- [RECORD EXCERPTS]
○ ○ ○ ○ ○

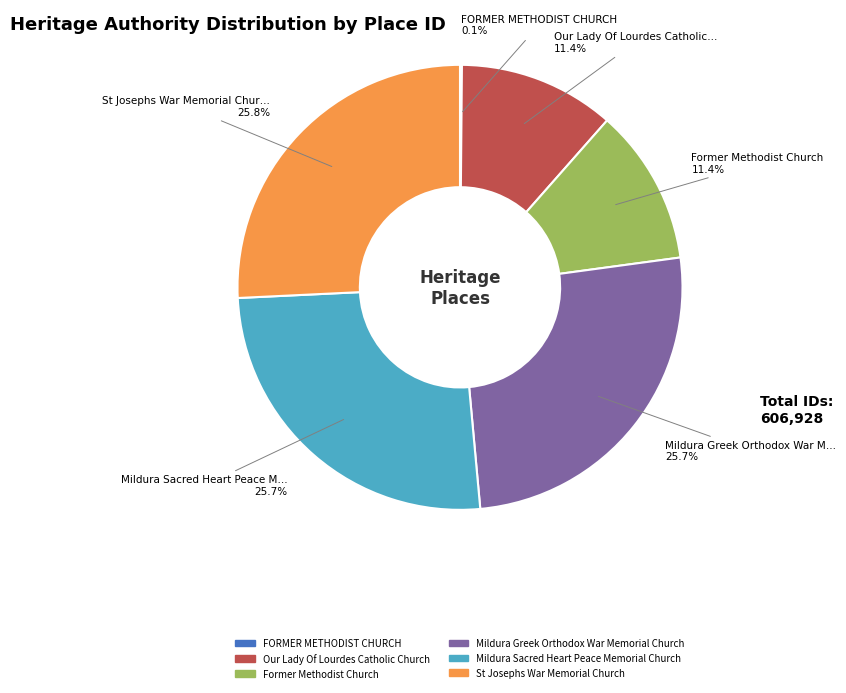

What is the ratio of the value at St Josephs War Memorial Church to the value at Our Lady Of Lourdes Catholic Church?

2.3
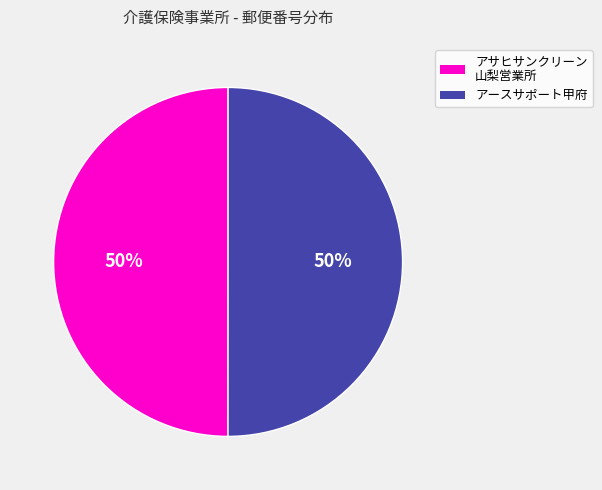

What is the ratio of the value at アースサポート甲府 to the value at アサヒサンクリーン 山梨営業所?

1.0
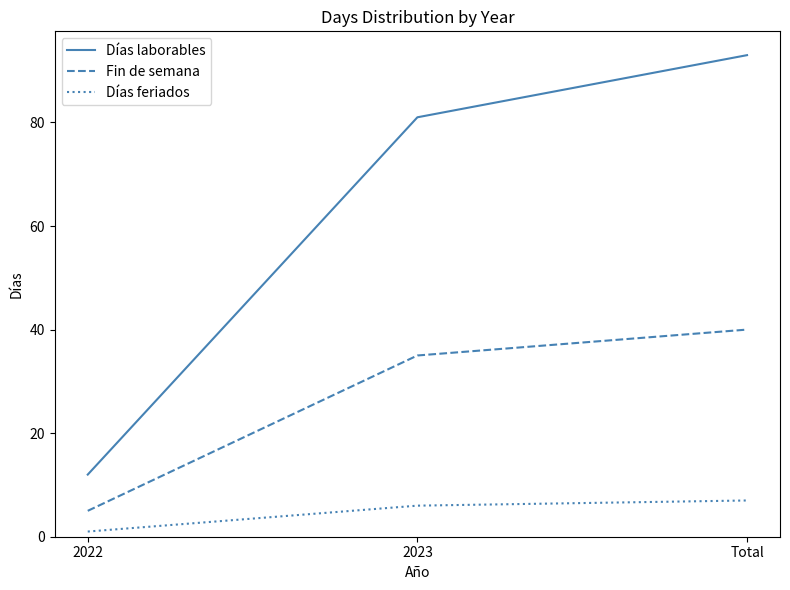

What is the difference between the maximum and minimum values in the Fin de semana series?

35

○ ○ ○ ○ ○

- [PROMPT]
In how many lines of the entries above does the string "ratio" appear, counting only matches with the same case? Reply with the number alone.

- [PROBLEM SOLUTION]
2